Mereka juga menyerang JW Marriott dan hotel Ritz-Carlton di Jakarta, Indonesia pada tahun 2009, menewaskan sembilan.

Akan tetapi, ada satu kesamaan dari semua kelompok itu yang mengecilkan kemungkinan mereka sebagai dalang sebenarnya atas serangan di Sri Lanka: baik ISIS, Al Qaeda, atau kelompok seperti Lashkar-e-Tayyiba tak memiliki banyak kehadiran di Sri Lanka.

ISIS memang pernah mencoba merekrut anggota dari Negeri Ceylon. Dan, pada tahun 2016, seorang pejabat Sri Lanka mengatakan bahwa 32 warga Sri Lanka telah bergabung dengan kelompok itu.

Namun, tidak pernah ada catatan ISIS atau sel-selnya beroperasi secara signifikan di negara mayoritas Buddha itu.

3 dari 4 halaman

Telunjuk Mengarah pada National Thowheed Jamath (NTJ)

Kini, semua telunjuk di Sri Lanka mungkin mengarah pada satu kelompok partikular sebagai terduga dalang serangan 21 April 2019: National Thowheed Jamath (NTJ) --terjemahan harafiah: Jemaah Tauhid Nasional.

Kelompok itu tergolong baru. Mereka pertama kali masuk dalam radar aparat keamanan Sri Lanka pada 2018, yang melabel NTJ sebagai "kelompok muslim radikal" dan terhubung dengan peristiwa vandalisme terhadap beberapa patung Buddha tahun lalu.

Dan pada 2016, pemimpin mereka, Abdul Razik, ditangkap dengan tuduhan menghasut rasisme.

Nama mereka sekarang mulai marak dikutip berbagai media internasional, setelah dokumen imbauan intelkam Sri Lanka pada 11 April 2019 lalu menyebut nama NTJ sebagai kelompok yang berpotensi melakukan serangan bunuh diri terhadap gereja ternama --AFP melaporkan, seperti dikutip dari News18.com

Kepala Kepolisian Sri Lanka, Pujuth Jayasundara dikabarkan telah merilis imbauan nasional mengenai ancaman teror itu, yang ia kirim kepada beberapa pejabat tinggi Sri Lanka pada 11 April 2019.

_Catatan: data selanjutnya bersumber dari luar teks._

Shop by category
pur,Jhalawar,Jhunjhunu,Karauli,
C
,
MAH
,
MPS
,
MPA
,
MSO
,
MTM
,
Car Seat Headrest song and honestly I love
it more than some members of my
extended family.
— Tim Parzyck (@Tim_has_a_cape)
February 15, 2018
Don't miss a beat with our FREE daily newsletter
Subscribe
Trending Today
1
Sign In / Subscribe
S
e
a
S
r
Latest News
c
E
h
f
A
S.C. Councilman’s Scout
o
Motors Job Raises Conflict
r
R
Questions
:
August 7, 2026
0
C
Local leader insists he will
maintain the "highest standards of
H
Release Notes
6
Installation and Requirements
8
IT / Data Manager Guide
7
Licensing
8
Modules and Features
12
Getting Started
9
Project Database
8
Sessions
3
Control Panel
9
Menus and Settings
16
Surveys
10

Perdana Menteri Sri Lanka Ranil Wickremesinghe juga mengakui bahwa pemerintah telah memiliki "informasi terkait potensi serangan".

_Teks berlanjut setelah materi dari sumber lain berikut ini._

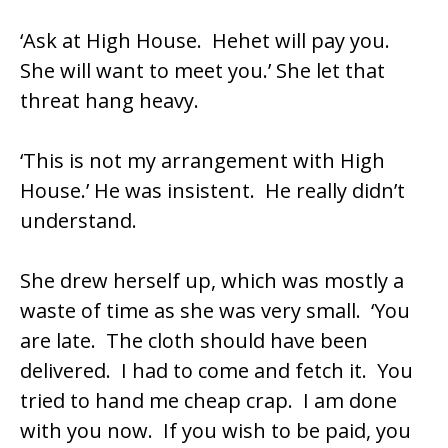
‘Ask at High House. Hehet will pay you.
She will want to meet you.’ She let that
threat hang heavy.
‘This is not my arrangement with High
House.’ He was insistent. He really didn’t
understand.
She drew herself up, which was mostly a
waste of time as she was very small. ‘You
are late. The cloth should have been
delivered. I had to come and fetch it. You
tried to hand me cheap crap. I am done
with you now. If you wish to be paid, you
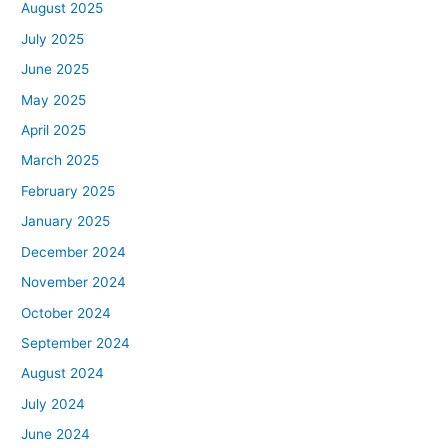
August 2025
July 2025
June 2025
May 2025
April 2025
March 2025
February 2025
January 2025
December 2024
November 2024
October 2024
September 2024
August 2024
July 2024
June 2024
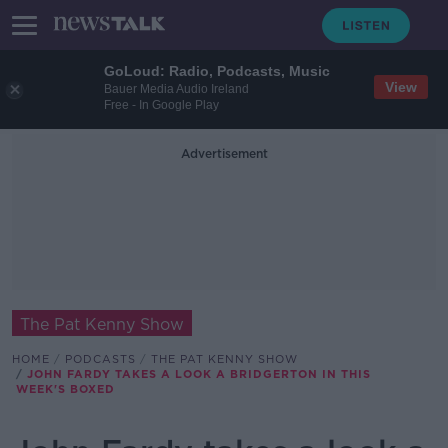
GoLoud: Radio, Podcasts, Music
View
Bauer Media Audio Ireland
Free - In Google Play
Advertisement
The Pat Kenny Show
HOME
PODCASTS
THE PAT KENNY SHOW
JOHN FARDY TAKES A LOOK A BRIDGERTON IN THIS
WEEK'S BOXED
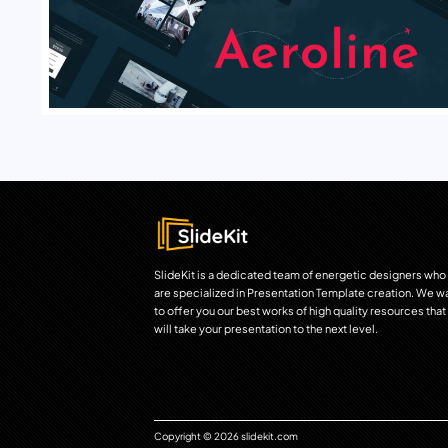
SlideKit is a dedicated team of energetic designers who
are specialized in Presentation Template creation. We w
to offer you our best works of high quality resources that
will take your presentation to the next level.
Copyright © 2026 slidekit.com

"Badan intelijen asing telah melaporkan bahwa NTJ (National Thowheed Jamath) berencana untuk melakukan serangan bunuh diri menargetkan gereja dan komisi tinggi India di Kolombo," kutip laporan tertulis itu.

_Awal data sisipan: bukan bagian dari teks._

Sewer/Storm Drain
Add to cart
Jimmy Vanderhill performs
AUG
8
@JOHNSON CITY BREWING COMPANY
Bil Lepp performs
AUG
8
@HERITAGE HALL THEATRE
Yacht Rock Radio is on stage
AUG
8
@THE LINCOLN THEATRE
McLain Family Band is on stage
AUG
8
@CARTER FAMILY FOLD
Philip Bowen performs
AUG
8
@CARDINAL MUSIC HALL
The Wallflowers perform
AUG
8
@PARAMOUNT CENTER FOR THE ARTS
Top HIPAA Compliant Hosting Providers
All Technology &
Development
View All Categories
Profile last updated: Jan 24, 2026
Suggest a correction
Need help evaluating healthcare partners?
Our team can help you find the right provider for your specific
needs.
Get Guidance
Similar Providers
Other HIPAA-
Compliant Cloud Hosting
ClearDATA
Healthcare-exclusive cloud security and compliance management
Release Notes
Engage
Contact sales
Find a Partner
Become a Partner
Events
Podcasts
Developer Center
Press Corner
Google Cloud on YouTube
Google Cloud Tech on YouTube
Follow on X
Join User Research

Kepolisian Sri Lanka saat ini mengatakan tengah menyelidiki serangan bom, dan dalam proses investigasi, mereka mengatakan akan turut meneliti laporan intelijen itu, termasuk seputar NTJ --terlepas pada fakta bahwa laporan itu justru berujung pada kebobolan, gagal memperingatkan adanya bahaya.

4 dari 4 halaman

Kata Pengamat soal Siapa Identitas NTJ

Tujuan National Thowheed Jamath (NTJ) bukanlah pemberontakan, kata Anne Speckhard, direktur the International Centre for the Study of Violent Extremism seperti dikutip dari the Strait Times.

Sebaliknya, NTJ bertujuan untuk menyebarkan gerakan militan global ke Sri Lanka dan untuk menciptakan kebencian, ketakutan dan perpecahan di masyarakat.

"Ini bukan tentang gerakan separatis," katanya. "Ini tentang agama dan penghukuman."

Pemboman bunuh diri yang terkoordinasi pada hari Minggu, menargetkan anggota minoritas Katolik Roma Sri Lanka dan tamu di hotel-hotel favorit wisatawan asing, mirip dengan yang dilakukan di tempat lain oleh kelompok-kelompok militan ekstremis arus utama, kata Speckhard.

"Serangan-serangan ini tampaknya sangat berbeda (dari yang pernah dihadapi Sri Lanka) dan tampak seolah-olah terinspirasi dari buku pedoman militansi global ISIS atau Al Qaeda, karena ini adalah serangan yang memicu kebencian agama dengan menyerang beberapa gereja pada hari libur keagamaan yang ramai," katanya.